À sa demande, je remplace Mme Michèle Victory, votre collègue de la commission des affaires culturelles et de l'éducation ; ces propos sont donc d'abord les siens.
Depuis de longs mois, la crise sanitaire n'épargne personne ; les effets de l'épidémie de covid-19 sont nombreux et nous ne pouvons que constater le mal-être qui s'empare de notre jeunesse. Celle-ci montre pourtant sa capacité à se mobiliser individuellement ou collectivement ; elle montre chaque jour qu'elle n'est pas abattue, qu'elle propose, qu'elle prend des initiatives, qu'elle est solidaire. Nous avons une promesse à tenir envers elle.
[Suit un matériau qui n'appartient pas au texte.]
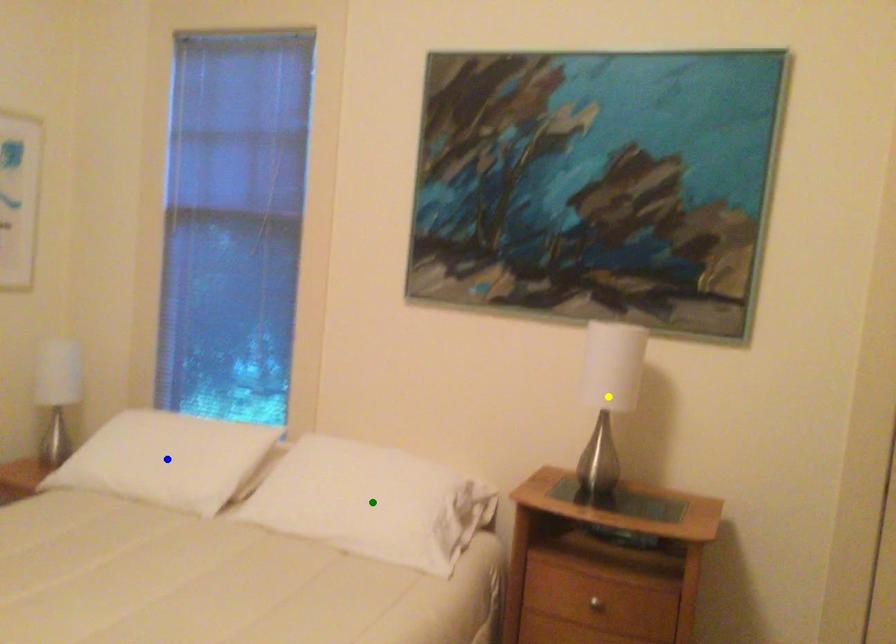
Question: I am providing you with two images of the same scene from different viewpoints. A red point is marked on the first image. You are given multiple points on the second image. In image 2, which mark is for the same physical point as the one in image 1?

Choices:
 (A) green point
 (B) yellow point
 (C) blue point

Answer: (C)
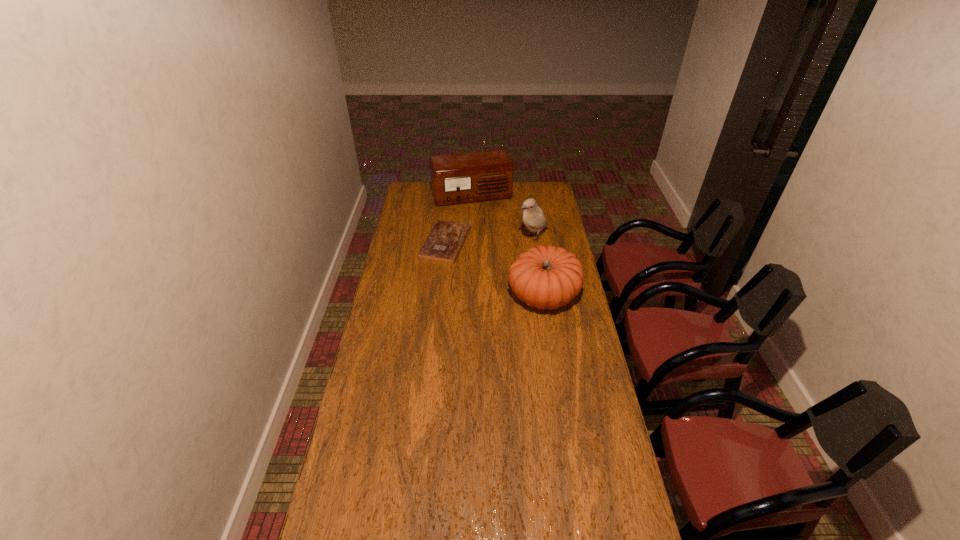
Locate an element on the screen. the shortest object is located at coordinates (445, 241).

I want to click on the nearest object, so click(x=546, y=277).

This screenshot has width=960, height=540. In order to click on the farthest object in this screenshot , I will do `click(462, 178)`.

The width and height of the screenshot is (960, 540). Find the location of `bird`. bird is located at coordinates (533, 218).

Where is `free space located 0.350m on the right of the shortest object`? The width and height of the screenshot is (960, 540). free space located 0.350m on the right of the shortest object is located at coordinates (538, 242).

Or, pour des milliers de jeunes, la crise a été le révélateur de situations préoccupantes ou les a aggravées. Le taux de pauvreté des moins de 25 ans est trois fois supérieur à celui des plus de 60 ans ; 16 % d'entre eux vivent en dessous du seuil de pauvreté, dans un des pays les plus développés du monde.
Nous le savons, derrière le vocable « jeunesse » se cachent bien des situations économiques inquiétantes. Des jeunes ont perdu leur emploi ; certains le cumulaient avec leurs études ; d'autres venaient de démarrer dans la vie active. La solidarité familiale, si elle continue de jouer largement, dans huit cas sur dix, est évidemment très inégale, pénalisant une nouvelle fois les jeunes de milieux défavorisés. Je pense aussi aux jeunes parents désarmés, aux jeunes sortis d'un système scolaire dans lequel ils n'ont pas trouvé leur place, aux adultes en devenir marginalisés, aux étudiants décrocheurs.
Les effets de la crise sur les jeunes sont divers. Elle touche leur santé – le pourcentage des jeunes inquiets pour leur santé mentale ne cesse d'augmenter, tout comme le renoncement aux soins faute de moyens. Leurs finances sont de plus en plus affectées, alors que leur situation était déjà fragile, puisque 50 % des personnes pauvres ont moins de 30 ans. La crise fait aussi perdre le lien social et suscite l'angoisse d'un avenir troublé.
La réponse de notre assemblée doit être à la hauteur de cette situation inédite, en permettant de faire face à l'urgence matérielle. Nous ne pouvons pas rester spectateurs des images quotidiennes de ces files d'attente s'allongeant de centaines de jeunes devant les banques alimentaires ou Les Restos du coeur.
Nous avons présenté plusieurs propositions dernièrement, notamment celle de l'ouverture du RSA aux 18-25 ans, défendue dans cet hémicycle par mes collègues Vallaud et Saulignac le 18 février dernier. Il ne s'agit pas, contrairement aux caricatures qui ont été faites, d'instaurer des dispositifs d'assistanat, mais au contraire, de proposer une émancipation solidaire. Vingt-trois des vingt-sept pays membres de l'Union européenne disposent déjà d'un minimum jeunesse, et cela doit nous faire réfléchir. En France, le choix de la familialisation des aides, qu'il semble impossible de remettre en question, laisse dans la précarité et la dépendance à l'égard de leur famille des millions de nos concitoyens, qui doivent attendre 25 ans pour bénéficier de l'aide de l'État. Une expérimentation pourrait au moins être tentée. Précisons qu'aucun jeune ne choisit de s'installer dans la précarité ; les jeunes ont en réalité besoin de pouvoir rebondir et faire des expériences. Partout ailleurs, une telle allocation, n'a eu que des effets positifs.
La culture nous manque à tous comme elle manque à la jeunesse. Les librairies ont désormais le statut de commerce essentiel, et c'est bien ainsi. Les musées et les théâtres ne pourraient-ils pas eux aussi être ouverts, et à la jeunesse d'abord ?
J'en viens au sport, dont l'exercice, encadré de manière tatillonne en ce moment, est impossible avec le couvre-feu, lorsque les jeunes travaillent. Ne peut-on laisser souffler un vent de liberté, d'exception, pour les sports de plein air ?
Certes, la jeunesse n'est pas dans la rue, mais le caractère exceptionnel du repli qui l'affecte nous oblige à une attention de tous les instants. Nous devons partir de la jeunesse pour construire la transition avec le monde d'après le covid, plutôt que d'en faire un acteur quelconque qu'il faudrait contraindre.